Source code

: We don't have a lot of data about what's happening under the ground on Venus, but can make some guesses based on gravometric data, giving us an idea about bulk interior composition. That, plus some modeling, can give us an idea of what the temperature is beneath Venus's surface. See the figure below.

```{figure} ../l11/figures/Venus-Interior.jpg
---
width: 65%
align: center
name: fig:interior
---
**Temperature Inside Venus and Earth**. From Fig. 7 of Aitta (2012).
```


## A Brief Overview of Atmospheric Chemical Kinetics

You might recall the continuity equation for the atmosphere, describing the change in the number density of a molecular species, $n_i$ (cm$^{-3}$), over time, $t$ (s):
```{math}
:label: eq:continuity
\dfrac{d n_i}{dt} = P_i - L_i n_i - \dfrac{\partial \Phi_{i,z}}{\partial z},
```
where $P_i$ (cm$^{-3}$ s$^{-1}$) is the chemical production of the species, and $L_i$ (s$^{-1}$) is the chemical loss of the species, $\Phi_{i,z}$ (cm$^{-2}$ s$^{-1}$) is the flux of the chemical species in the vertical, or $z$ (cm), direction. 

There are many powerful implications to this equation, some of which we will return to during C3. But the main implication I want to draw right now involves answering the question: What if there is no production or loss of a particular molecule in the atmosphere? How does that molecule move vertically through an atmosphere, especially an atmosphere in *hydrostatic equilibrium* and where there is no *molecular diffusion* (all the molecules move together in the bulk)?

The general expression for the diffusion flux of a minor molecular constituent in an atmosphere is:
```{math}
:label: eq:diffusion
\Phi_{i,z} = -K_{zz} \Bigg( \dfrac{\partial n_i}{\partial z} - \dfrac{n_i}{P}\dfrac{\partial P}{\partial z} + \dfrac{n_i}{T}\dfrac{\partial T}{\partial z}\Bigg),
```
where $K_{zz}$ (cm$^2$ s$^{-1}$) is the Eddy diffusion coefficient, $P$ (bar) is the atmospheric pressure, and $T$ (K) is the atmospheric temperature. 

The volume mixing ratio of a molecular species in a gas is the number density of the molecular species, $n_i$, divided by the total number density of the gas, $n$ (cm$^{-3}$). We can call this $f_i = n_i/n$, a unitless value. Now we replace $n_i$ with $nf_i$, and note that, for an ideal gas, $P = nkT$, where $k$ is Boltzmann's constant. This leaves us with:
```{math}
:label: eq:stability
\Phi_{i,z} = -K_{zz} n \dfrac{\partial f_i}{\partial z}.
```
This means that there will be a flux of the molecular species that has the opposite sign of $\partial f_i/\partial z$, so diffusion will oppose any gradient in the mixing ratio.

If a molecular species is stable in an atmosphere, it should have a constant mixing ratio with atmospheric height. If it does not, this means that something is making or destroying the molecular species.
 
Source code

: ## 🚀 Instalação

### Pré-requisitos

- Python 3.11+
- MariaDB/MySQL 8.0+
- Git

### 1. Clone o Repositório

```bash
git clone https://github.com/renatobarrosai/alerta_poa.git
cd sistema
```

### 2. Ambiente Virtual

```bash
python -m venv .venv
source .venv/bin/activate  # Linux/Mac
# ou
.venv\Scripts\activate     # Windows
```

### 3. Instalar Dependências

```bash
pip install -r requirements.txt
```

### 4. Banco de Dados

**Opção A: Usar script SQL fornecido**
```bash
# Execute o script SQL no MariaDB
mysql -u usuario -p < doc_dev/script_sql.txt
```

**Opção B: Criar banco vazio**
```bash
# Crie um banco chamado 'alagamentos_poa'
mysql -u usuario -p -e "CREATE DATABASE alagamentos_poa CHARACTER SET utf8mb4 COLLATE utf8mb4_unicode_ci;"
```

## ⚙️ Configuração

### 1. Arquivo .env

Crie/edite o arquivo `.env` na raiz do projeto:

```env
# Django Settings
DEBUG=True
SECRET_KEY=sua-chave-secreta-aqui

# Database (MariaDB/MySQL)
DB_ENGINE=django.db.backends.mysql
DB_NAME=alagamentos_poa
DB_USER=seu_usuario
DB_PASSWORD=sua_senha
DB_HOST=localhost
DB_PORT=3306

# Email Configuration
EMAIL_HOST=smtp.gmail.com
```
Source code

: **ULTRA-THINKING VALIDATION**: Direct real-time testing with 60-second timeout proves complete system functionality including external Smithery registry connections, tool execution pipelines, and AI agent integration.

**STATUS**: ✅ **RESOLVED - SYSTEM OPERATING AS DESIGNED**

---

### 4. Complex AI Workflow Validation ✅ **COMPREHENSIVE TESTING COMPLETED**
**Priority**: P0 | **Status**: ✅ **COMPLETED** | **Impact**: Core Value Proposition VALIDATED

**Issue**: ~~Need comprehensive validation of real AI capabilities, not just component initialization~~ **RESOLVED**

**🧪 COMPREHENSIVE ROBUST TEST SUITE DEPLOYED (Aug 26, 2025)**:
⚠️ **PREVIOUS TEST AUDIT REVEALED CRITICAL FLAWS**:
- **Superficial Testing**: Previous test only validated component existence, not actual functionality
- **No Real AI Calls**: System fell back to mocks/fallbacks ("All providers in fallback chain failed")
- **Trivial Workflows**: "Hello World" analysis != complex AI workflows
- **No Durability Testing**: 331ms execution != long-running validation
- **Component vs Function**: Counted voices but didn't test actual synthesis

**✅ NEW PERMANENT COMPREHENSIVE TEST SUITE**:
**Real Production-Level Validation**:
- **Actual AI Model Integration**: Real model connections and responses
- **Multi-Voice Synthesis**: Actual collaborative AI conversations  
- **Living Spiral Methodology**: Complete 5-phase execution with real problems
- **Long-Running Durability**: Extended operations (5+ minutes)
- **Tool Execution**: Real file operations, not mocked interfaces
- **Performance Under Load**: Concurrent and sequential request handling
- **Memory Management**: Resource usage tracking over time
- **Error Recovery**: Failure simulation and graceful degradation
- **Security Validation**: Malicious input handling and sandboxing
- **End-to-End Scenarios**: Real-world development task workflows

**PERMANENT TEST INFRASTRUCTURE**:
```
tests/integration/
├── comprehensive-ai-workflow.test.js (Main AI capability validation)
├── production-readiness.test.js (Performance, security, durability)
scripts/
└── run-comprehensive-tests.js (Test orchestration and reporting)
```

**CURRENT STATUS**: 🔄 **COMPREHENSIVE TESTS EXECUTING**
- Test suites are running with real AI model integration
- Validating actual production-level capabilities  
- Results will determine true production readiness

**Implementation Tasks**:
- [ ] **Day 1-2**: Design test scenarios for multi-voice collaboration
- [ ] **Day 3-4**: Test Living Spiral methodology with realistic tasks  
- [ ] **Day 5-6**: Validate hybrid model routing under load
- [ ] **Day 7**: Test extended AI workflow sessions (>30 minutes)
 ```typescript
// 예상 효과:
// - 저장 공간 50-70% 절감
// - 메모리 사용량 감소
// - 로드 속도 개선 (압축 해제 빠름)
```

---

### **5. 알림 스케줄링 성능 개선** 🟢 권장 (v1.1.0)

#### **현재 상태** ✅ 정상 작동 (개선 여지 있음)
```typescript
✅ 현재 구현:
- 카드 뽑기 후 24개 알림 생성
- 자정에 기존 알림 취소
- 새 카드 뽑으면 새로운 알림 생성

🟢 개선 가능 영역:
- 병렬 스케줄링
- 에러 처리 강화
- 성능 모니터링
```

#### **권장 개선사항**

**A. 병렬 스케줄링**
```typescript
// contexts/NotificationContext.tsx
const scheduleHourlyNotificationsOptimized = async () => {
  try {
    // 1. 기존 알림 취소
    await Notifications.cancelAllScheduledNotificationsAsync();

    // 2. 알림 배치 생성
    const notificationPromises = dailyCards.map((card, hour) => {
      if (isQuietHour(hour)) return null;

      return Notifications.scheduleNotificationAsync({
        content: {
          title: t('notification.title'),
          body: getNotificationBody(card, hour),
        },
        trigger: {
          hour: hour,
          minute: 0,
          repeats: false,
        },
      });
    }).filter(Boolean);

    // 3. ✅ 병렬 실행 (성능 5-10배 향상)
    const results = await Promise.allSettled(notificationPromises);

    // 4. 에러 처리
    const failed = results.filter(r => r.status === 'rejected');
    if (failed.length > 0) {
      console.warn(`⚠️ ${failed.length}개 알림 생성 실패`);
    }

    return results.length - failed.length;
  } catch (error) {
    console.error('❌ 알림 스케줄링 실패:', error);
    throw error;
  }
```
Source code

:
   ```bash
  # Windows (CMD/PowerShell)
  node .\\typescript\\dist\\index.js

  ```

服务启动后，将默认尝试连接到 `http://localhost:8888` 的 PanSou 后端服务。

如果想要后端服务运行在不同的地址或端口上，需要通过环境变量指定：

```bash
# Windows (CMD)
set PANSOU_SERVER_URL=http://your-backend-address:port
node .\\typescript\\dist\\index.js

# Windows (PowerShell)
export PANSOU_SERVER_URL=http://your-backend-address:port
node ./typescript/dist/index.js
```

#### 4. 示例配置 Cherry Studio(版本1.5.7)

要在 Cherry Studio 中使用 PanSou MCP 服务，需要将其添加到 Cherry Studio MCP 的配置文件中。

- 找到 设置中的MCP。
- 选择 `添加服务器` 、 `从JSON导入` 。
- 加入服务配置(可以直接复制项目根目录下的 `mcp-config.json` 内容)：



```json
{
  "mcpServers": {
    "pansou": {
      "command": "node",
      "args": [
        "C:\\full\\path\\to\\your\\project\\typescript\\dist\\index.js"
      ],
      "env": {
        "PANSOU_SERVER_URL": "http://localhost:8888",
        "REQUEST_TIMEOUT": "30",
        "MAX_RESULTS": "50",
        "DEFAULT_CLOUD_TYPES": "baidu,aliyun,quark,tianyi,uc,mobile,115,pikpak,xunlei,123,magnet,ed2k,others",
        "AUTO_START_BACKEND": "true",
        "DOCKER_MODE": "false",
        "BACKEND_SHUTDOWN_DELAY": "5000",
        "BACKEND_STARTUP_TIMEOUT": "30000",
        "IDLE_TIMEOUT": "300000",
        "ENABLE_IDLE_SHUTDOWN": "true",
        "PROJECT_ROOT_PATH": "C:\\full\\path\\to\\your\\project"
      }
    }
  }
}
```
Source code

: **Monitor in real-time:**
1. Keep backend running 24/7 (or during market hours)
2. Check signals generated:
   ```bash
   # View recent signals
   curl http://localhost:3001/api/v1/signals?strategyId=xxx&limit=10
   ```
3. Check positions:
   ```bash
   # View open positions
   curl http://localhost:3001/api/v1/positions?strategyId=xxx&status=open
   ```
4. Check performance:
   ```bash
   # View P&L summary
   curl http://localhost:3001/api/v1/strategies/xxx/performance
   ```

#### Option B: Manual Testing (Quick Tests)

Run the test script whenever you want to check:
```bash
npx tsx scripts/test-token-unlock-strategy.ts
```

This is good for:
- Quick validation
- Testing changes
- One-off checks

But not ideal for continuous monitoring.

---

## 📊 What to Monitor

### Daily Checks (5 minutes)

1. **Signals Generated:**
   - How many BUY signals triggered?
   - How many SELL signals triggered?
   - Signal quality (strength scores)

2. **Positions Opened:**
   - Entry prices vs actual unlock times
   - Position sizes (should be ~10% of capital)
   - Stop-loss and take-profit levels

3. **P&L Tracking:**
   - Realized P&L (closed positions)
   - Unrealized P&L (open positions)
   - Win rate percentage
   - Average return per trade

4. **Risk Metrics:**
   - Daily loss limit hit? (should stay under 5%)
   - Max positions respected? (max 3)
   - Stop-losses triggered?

———

Exercise description:
Restate, please, word for word the span of records running from the first line to the line bearing "## A Brief Overview", both included, and nothing outside it.

Reply to the exercise:
Source code

: We don't have a lot of data about what's happening under the ground on Venus, but can make some guesses based on gravometric data, giving us an idea about bulk interior composition. That, plus some modeling, can give us an idea of what the temperature is beneath Venus's surface. See the figure below.

```{figure} ../l11/figures/Venus-Interior.jpg
---
width: 65%
align: center
name: fig:interior
---
**Temperature Inside Venus and Earth**. From Fig. 7 of Aitta (2012).
```


## A Brief Overview of Atmospheric Chemical Kinetics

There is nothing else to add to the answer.